A common size of carbon fiber tank is the 88 cubic-foot carbon fiber tank. Okay, so it’s 8 cubic-feet “larger” than an 8 cubic-foot aluminum scuba tank. It must hold a little more air, but not that much. Right?

Yes and no.

An 88 cubic-foot carbon fiber tank does hold just 8 cubic-feet more air than an aluminum 80 cubic-foot scuba tank; so for breathing purposes, it holds only a little more air. That’s because people who breathe that air do so right down to almost the last cubic-foot — at least from an airgunner’s perspective. They use regulators that drop the air pressure that they breathe down to an acceptable level, and that level changes with the depth they dive.
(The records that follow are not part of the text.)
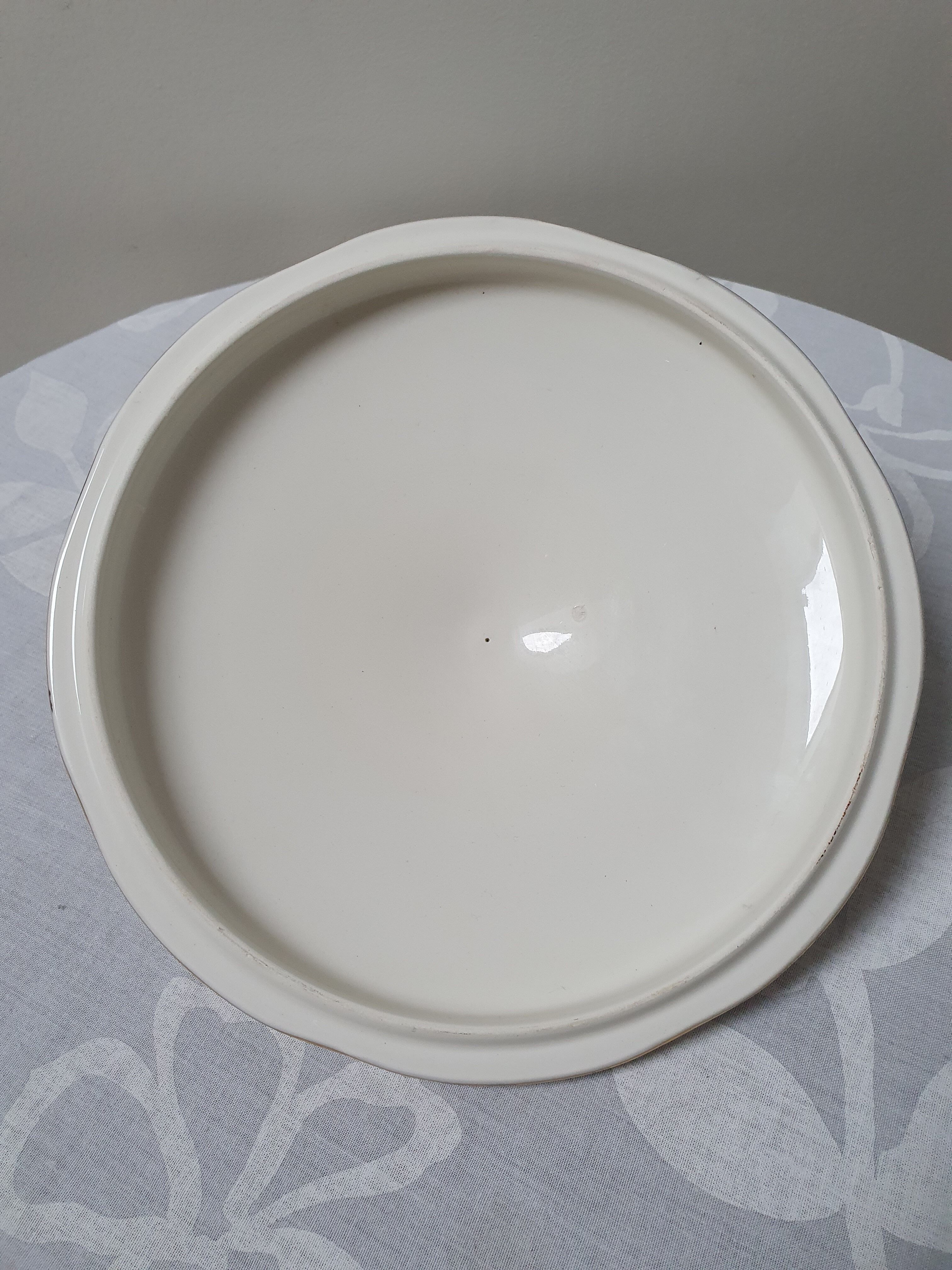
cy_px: 635
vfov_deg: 67.3
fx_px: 953
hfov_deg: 53.1
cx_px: 476
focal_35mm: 26
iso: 200
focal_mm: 4.32
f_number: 2.4
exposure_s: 1/100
But an airgunner usually needs air that’s pressurized to at least 2,200 psi just to start filling a PCP (that’s really the pressure at which many of the PCPs finish), and 3,000 psi is a very common maximum fill pressure these days. A tank that’s pressurized to 3,000 psi will usually give only one to three complete fills of a gun before the tank’s pressure starts dropping. It will still provide many more fills, but each of them will finish at a declining pressure. This is where an 88 cubic-foot carbon fiber tank shines, because more of the air it holds is at higher pressure, so it will give MANY more full fills to a PCP than the 80 cubic-foot scuba tank! How many more depends on which gun you’re talking about, but there will be at least 20-40 times as many full fills in the 88 cubic-foot carbon fiber tank.

WHAT? How can something that is only a little bigger hold that much more air?

Actually, an 88 cubic-foot carbon fiber air tank is SMALLER internally than an 80 cubic-foot scuba tank! Remember — we’re not really talking about the volume when we quote the size of the tank. We’re talking about how many cubic feet of air AT SEA LEVEL PRESSURE the tank will hold. The difference is like the difference between a year and a light year — and it’s not just a third less calories!

The smaller 88 cubic-foot carbon fiber tank is squeezing its air like a miser squeezes a toothpaste tube — trying to get the last bit of use out of what’s inside. As a result, you get one complete fill after another from this smaller, lighter carbon fiber tank. It holds air at 300 bar, which we can now calculate to be 4,350 psi, but filling stations commonly fill these tanks to 4,500 psi (310 bar). And it takes a long time and many gun fills for the pressure inside to fall below 3,000 psi, where the tank can no longer give complete fills. At that point, it acts just like a scuba tank — and the top of each fill declines from the fill before.

Do you see why low-pressure PCPs are so great?
This is one of the reasons I pushed so hard for the Benjamin Discovery to use a 2,000 psi fill. I actually wanted 1,800 psi as the max. Can you imagine how many more fills a gun like that gets from any compressed-air tank?

What’s in a name?
This report was prompted by confusion over the latest carbon fiber tank from Crosman. They call it a 342 cubic-inch carbon fiber tank, which has no meaning in light of the explanation you have just read. It accepts a 4,500 psi fill like most carbon fiber tanks, but I think Crosman is stating the actual internal volume of the tank rather than it’s air capacity. I showed you a picture of me holding this tank at this year’s SHOT Show, and you can see that it isn’t as tiny as it appears in the Pyramyd Air description. I believe this tank probably holds 40 to 50 cubic-feet of air, according to the explanation given here, but we’ll just have to wait and see.

Conclusion
What you want for your PCP, Grasshopper, is a tank that holds many cubic-feet of air at very high pressure. Carbon fiber tanks fill the bill. Such carbon fiber tanks weigh only half of what the lesser scuba tanks weigh, but of course they do cost a lot more.


Crosman’s new carbon fiber tank is a larger one that should be good for PCPs because it will also be lightweight.